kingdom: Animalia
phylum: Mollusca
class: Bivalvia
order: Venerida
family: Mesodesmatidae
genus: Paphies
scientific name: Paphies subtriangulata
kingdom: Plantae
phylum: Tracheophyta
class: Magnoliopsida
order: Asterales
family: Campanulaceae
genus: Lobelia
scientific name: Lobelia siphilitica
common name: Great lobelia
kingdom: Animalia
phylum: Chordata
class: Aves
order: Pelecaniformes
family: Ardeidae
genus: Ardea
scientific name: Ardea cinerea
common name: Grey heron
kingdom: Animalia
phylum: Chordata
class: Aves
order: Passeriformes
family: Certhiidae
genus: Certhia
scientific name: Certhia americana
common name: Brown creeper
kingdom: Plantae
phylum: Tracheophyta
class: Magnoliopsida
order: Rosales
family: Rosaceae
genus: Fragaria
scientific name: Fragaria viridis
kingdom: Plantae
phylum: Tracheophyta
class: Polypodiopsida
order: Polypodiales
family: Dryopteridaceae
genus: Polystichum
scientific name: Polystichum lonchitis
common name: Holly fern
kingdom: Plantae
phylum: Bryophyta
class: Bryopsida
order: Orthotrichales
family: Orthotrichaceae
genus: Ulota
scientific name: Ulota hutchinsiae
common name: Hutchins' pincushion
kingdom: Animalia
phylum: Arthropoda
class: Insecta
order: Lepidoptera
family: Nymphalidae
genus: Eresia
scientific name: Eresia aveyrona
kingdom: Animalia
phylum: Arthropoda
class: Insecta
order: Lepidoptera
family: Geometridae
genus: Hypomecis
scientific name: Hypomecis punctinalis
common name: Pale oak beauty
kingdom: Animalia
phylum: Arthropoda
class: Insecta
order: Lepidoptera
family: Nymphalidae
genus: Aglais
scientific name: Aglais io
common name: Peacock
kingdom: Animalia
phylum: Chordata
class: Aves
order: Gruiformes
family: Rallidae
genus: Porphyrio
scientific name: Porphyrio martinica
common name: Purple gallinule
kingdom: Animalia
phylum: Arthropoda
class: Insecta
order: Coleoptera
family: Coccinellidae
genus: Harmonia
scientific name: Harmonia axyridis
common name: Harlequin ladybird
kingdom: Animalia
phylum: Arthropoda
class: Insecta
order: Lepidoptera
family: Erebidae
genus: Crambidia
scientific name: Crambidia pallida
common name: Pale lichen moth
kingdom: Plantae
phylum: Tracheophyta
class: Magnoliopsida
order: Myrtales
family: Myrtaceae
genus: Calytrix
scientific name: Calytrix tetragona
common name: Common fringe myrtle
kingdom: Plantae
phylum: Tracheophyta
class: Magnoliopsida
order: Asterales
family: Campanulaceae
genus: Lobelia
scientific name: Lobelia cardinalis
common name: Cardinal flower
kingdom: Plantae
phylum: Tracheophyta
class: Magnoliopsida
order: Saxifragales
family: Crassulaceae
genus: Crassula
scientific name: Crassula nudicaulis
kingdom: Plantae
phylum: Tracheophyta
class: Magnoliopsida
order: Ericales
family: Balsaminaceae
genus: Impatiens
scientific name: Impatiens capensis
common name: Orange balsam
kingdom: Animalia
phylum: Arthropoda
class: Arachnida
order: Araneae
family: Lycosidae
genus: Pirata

=======

◆ WHAT THE EXERCISE ASKS
Please print every line of all the records above, word for word and unchanged.

◆ COMPLETED EXERCISE
kingdom: Animalia
phylum: Mollusca
class: Bivalvia
order: Venerida
family: Mesodesmatidae
genus: Paphies
scientific name: Paphies subtriangulata
kingdom: Plantae
phylum: Tracheophyta
class: Magnoliopsida
order: Asterales
family: Campanulaceae
genus: Lobelia
scientific name: Lobelia siphilitica
common name: Great lobelia
kingdom: Animalia
phylum: Chordata
class: Aves
order: Pelecaniformes
family: Ardeidae
genus: Ardea
scientific name: Ardea cinerea
common name: Grey heron
kingdom: Animalia
phylum: Chordata
class: Aves
order: Passeriformes
family: Certhiidae
genus: Certhia
scientific name: Certhia americana
common name: Brown creeper
kingdom: Plantae
phylum: Tracheophyta
class: Magnoliopsida
order: Rosales
family: Rosaceae
genus: Fragaria
scientific name: Fragaria viridis
kingdom: Plantae
phylum: Tracheophyta
class: Polypodiopsida
order: Polypodiales
family: Dryopteridaceae
genus: Polystichum
scientific name: Polystichum lonchitis
common name: Holly fern
kingdom: Plantae
phylum: Bryophyta
class: Bryopsida
order: Orthotrichales
family: Orthotrichaceae
genus: Ulota
scientific name: Ulota hutchinsiae
common name: Hutchins' pincushion
kingdom: Animalia
phylum: Arthropoda
class: Insecta
order: Lepidoptera
family: Nymphalidae
genus: Eresia
scientific name: Eresia aveyrona
kingdom: Animalia
phylum: Arthropoda
class: Insecta
order: Lepidoptera
family: Geometridae
genus: Hypomecis
scientific name: Hypomecis punctinalis
common name: Pale oak beauty
kingdom: Animalia
phylum: Arthropoda
class: Insecta
order: Lepidoptera
family: Nymphalidae
genus: Aglais
scientific name: Aglais io
common name: Peacock
kingdom: Animalia
phylum: Chordata
class: Aves
order: Gruiformes
family: Rallidae
genus: Porphyrio
scientific name: Porphyrio martinica
common name: Purple gallinule
kingdom: Animalia
phylum: Arthropoda
class: Insecta
order: Coleoptera
family: Coccinellidae
genus: Harmonia
scientific name: Harmonia axyridis
common name: Harlequin ladybird
kingdom: Animalia
phylum: Arthropoda
class: Insecta
order: Lepidoptera
family: Erebidae
genus: Crambidia
scientific name: Crambidia pallida
common name: Pale lichen moth
kingdom: Plantae
phylum: Tracheophyta
class: Magnoliopsida
order: Myrtales
family: Myrtaceae
genus: Calytrix
scientific name: Calytrix tetragona
common name: Common fringe myrtle
kingdom: Plantae
phylum: Tracheophyta
class: Magnoliopsida
order: Asterales
family: Campanulaceae
genus: Lobelia
scientific name: Lobelia cardinalis
common name: Cardinal flower
kingdom: Plantae
phylum: Tracheophyta
class: Magnoliopsida
order: Saxifragales
family: Crassulaceae
genus: Crassula
scientific name: Crassula nudicaulis
kingdom: Plantae
phylum: Tracheophyta
class: Magnoliopsida
order: Ericales
family: Balsaminaceae
genus: Impatiens
scientific name: Impatiens capensis
common name: Orange balsam
kingdom: Animalia
phylum: Arthropoda
class: Arachnida
order: Araneae
family: Lycosidae
genus: Pirata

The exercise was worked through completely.